Passage:

──────────

Poor understanding of slash and burn farming in Indonesia has led to poor policy solutions, writes Albert Hasudungan.

Indonesia has been susceptible to forest fires in Sumatra and Kalimantan over the last five years. Stopping forest fires in tropical countries has been part of global policy to stop forest clearing. Yet, from the perspective of local government in Indonesia, this has often been misinterpreted as stopping slash and burn farming. Indeed, slash and burning farming is a key mechanism of the indigenous Dayak people to meet their food supply and preserve their cultural heritage.

During my recent six-month fieldwork exploring the issue in West Kalimantan, I witnessed policy-making misperceptions regarding unsustainable slash and burn farming. Through interviews, informal conversations, and observations, I saw the major disconnect between the views held by policymakers and local community aspirations.

Firstly, according to policymakers, slash and burn farming has been associated with the local communities’ effort to produce as much rice as possible to then be sold at market.  However, in a conversation with Dayak Iban and Dayak Tamambaloh, slash and burn farming is used to cultivate rice alongside other food. This Dayak Iban have lived close to large-estate concessions, while Dayak tamambaloh living close surrounding Batang kerihun National Park. Both of them I found in the uphill landscape, where government program for settled-wet rice farming is not fit with their local environment. Moreover, this slash and burn farming is used to supply household’s with the amount of food they need in accordance with their customary rules.

Secondly, policymakers have the wrong image of land that is associated with slash and burn or swidden farming. Indonesian policymakers view swidden farming land as unused or waste land, as ownership is unclear and it is associated with traditional farming.

Instead, to Dayak Iban and Dayak Tamambaloh, cooperation among households in slash and burn farming are seen as central activities to maintaining friendships and sharing risk among households. In their culture, swidden land is the last resort to survive an uphill battle against fluctuating food prices in a global market.

──────────

Exercise data:
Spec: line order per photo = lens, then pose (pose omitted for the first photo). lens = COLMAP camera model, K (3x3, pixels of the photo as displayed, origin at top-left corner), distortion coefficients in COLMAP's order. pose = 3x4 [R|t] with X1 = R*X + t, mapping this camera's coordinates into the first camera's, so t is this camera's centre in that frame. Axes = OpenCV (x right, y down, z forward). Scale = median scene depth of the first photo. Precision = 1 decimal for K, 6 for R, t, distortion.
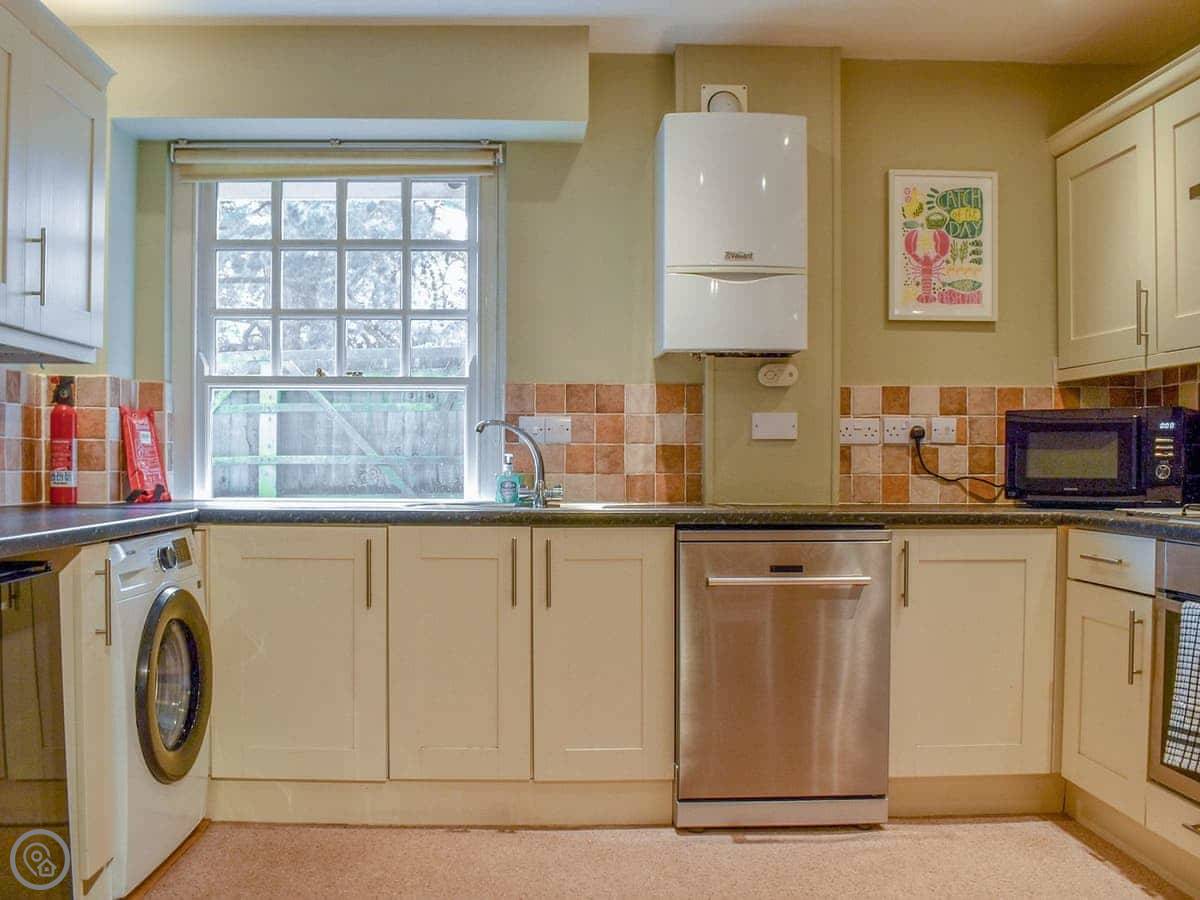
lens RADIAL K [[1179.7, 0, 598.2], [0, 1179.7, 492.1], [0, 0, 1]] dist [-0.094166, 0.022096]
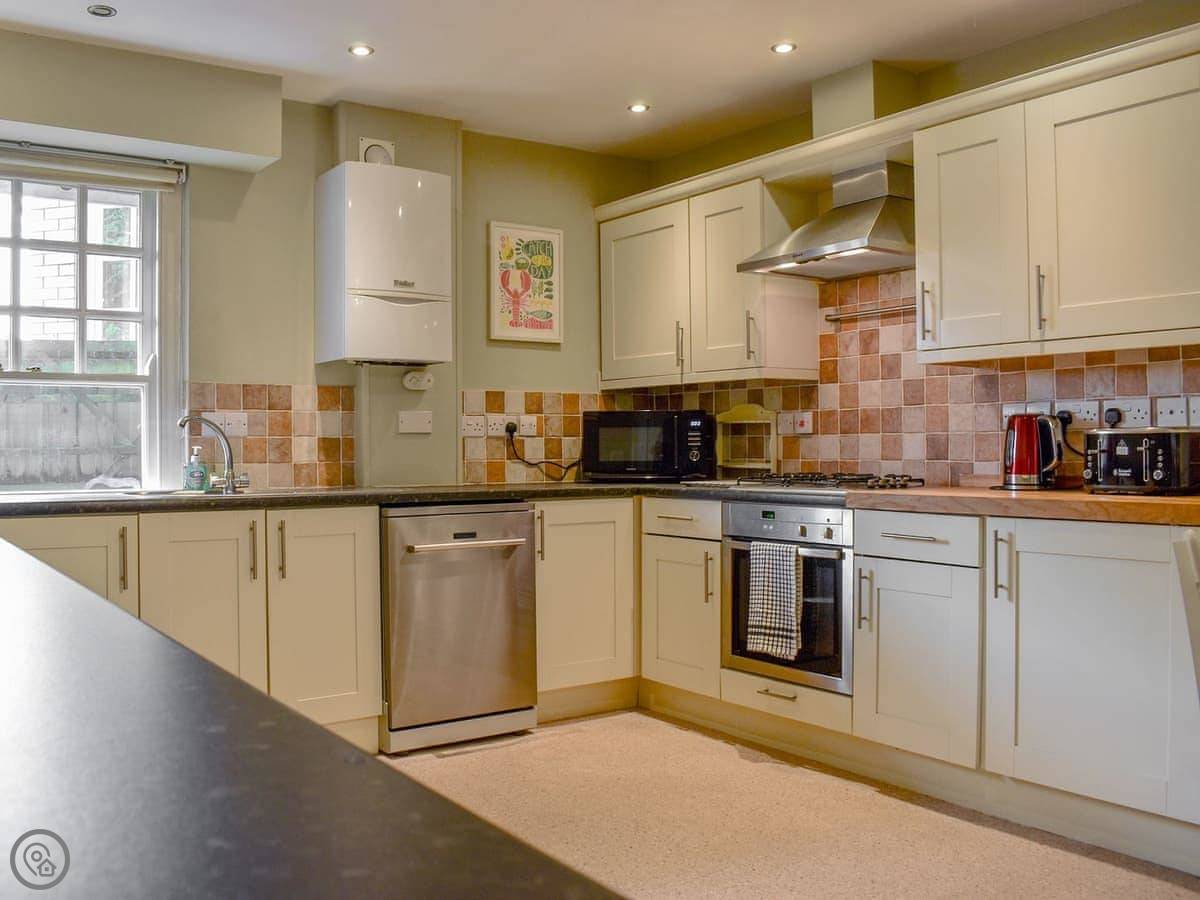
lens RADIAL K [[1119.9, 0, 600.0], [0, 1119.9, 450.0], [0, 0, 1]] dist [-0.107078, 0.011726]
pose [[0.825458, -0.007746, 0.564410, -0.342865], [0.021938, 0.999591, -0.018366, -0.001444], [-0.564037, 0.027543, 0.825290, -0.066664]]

──────────

Action item A:
According to the article on slash and burn farming in Indonesia, how do Indonesian policymakers view land used for swidden farming?
Action item B:
Write the next paragraph of the article on slash and burn farming in Indonesia, picking up after its final sentence.

Task answer A:
They view it as unused or waste land, because its ownership is unclear and it is associated with traditional farming.

Task answer B:
Furthermore, from the policy-making perspective, slash and burn farming has been associated with fires in the areas of what the officials demarcate as secondary forest area. In the field application, I acknowledge they customarily slashed some part of secondary forest. But in their customary applications, the swidden are restricted to not fulfil for accumulating surplus, but as their self-consumption. They treat swidden as regeneration and distribution of food supplies to maintain their customary resilience, as written in many anthropological and historical scholarships of Dayaks in West Kalimantan. From my field observations, local slash and burning farming was rotated among different secondary forests.

In these rotations, local communities treated land as precious, and cultivated different food crops between regenerating trees crops. Rotation is a part of Dayaks’ customary knowledge to regenerate and maintain the local environment, and they have an intimate understanding and strong connection with this regeneration system.

And while politicians and other elites are keen to stop slash and burn farming in efforts to stop forest fires, acts and rules prohibiting its use have been met by local resentment.  For example, in July 2016 the local government of Kapuas Hulu prohibited slash and burn farming in forests. Fourteen Dayak sub-ethnic groups in the district protested the decision at local parliament offices. They said that all their communities had been slashing and burning in forests for many years.

These policy-making fallacies regarding slash and burn farming have had real costs for local communities. Meanwhile business and local elites maintain are able to resist law enforcement and sanctions. Sustaining fallacies will cause greater marginalisation for already weak parties like swidden communities in Kalimantan.

 Albert Hasudungan is PhD student of human geography and has completed 6 months of field work in Kapuas Hulu.